TASK INSTRUCTIONS: Reproduce the data below word for word, setting aside any picture it holds.

________________________

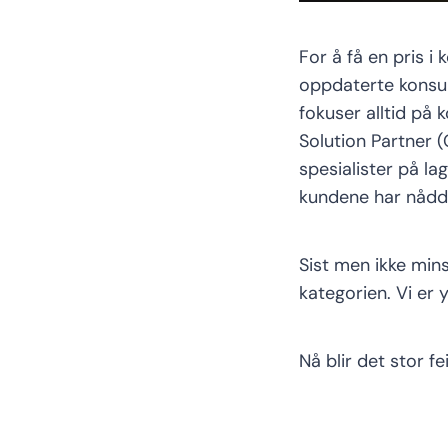
For å få en pris 
oppdaterte konsul
fokuser alltid på
Solution Partner (
spesialister på l
kundene har nådd f
Sist men ikke min
kategorien. Vi er 
Nå blir det stor fei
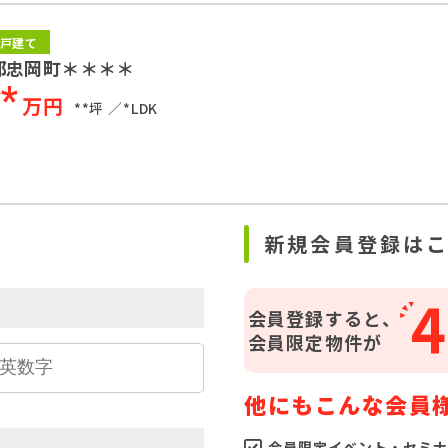
戸建て
郡忠岡町＊＊＊＊
**
万円
**坪
*LDK
ら
新規会員登録は
4
会員登録すると、
会員限定物件が
他にもこんな会員
会員限定イベント・セミナ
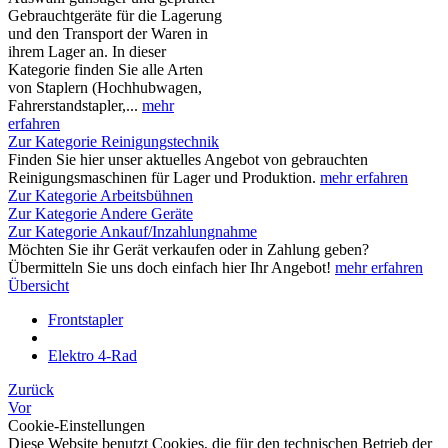
Gebrauchtgeräte für die Lagerung
und den Transport der Waren in
ihrem Lager an. In dieser
Kategorie finden Sie alle Arten
von Staplern (Hochhubwagen,
Fahrerstandstapler,...
mehr
erfahren
Zur Kategorie Reinigungstechnik
Finden Sie hier unser aktuelles Angebot von gebrauchten
Reinigungsmaschinen für Lager und Produktion.
mehr erfahren
Zur Kategorie Arbeitsbühnen
Zur Kategorie Andere Geräte
Zur Kategorie Ankauf/Inzahlungnahme
Möchten Sie ihr Gerät verkaufen oder in Zahlung geben?
Übermitteln Sie uns doch einfach hier Ihr Angebot!
mehr erfahren
Übersicht
Frontstapler
Elektro 4-Rad
Zurück
Vor
Cookie-Einstellungen
Diese Website benutzt Cookies, die für den technischen Betrieb der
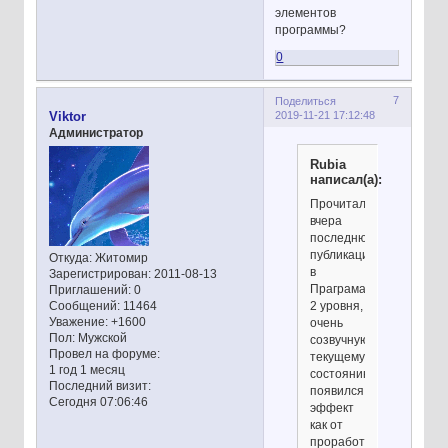
элементов
программы?
0
7
Поделиться
2019-11-21 17:12:48
Viktor
Администратор
Rubia
написал(а):
Прочитала
вчера
последнюю
публикацию
Откуда:
Житомир
в
Зарегистрирован
: 2011-08-13
Праграмах
Приглашений:
0
2 уровня,
Сообщений:
11464
Уважение:
+1600
очень
Пол:
Мужской
созвучную
Провел на форуме:
текущему
1 год 1 месяц
состоянию,
Последний визит:
появился
Сегодня 07:06:46
эффект
как от
проработки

________________________

OUTPUT OF THE EXERCISE:
For å få en pris 
oppdaterte konsul
fokuser alltid på
Solution Partner (
spesialister på l
kundene har nådd f
Sist men ikke min
kategorien. Vi er 
Nå blir det stor fei
戸建て
郡忠岡町＊＊＊＊
**
万円
**坪
*LDK
ら
新規会員登録は
4
会員登録すると、
会員限定物件が
他にもこんな会員
会員限定イベント・セミナ
Gebrauchtgeräte für die Lagerung
und den Transport der Waren in
ihrem Lager an. In dieser
Kategorie finden Sie alle Arten
von Staplern (Hochhubwagen,
Fahrerstandstapler,...
mehr
erfahren
Zur Kategorie Reinigungstechnik
Finden Sie hier unser aktuelles Angebot von gebrauchten
Reinigungsmaschinen für Lager und Produktion.
mehr erfahren
Zur Kategorie Arbeitsbühnen
Zur Kategorie Andere Geräte
Zur Kategorie Ankauf/Inzahlungnahme
Möchten Sie ihr Gerät verkaufen oder in Zahlung geben?
Übermitteln Sie uns doch einfach hier Ihr Angebot!
mehr erfahren
Übersicht
Frontstapler
Elektro 4-Rad
Zurück
Vor
Cookie-Einstellungen
Diese Website benutzt Cookies, die für den technischen Betrieb der
элементов
программы?
0
7
Поделиться
2019-11-21 17:12:48
Viktor
Администратор
Rubia
написал(а):
Прочитала
вчера
последнюю
публикацию
Откуда:
Житомир
в
Зарегистрирован
: 2011-08-13
Праграмах
Приглашений:
0
2 уровня,
Сообщений:
11464
Уважение:
+1600
очень
Пол:
Мужской
созвучную
Провел на форуме:
текущему
1 год 1 месяц
состоянию,
Последний визит:
появился
Сегодня 07:06:46
эффект
как от
проработки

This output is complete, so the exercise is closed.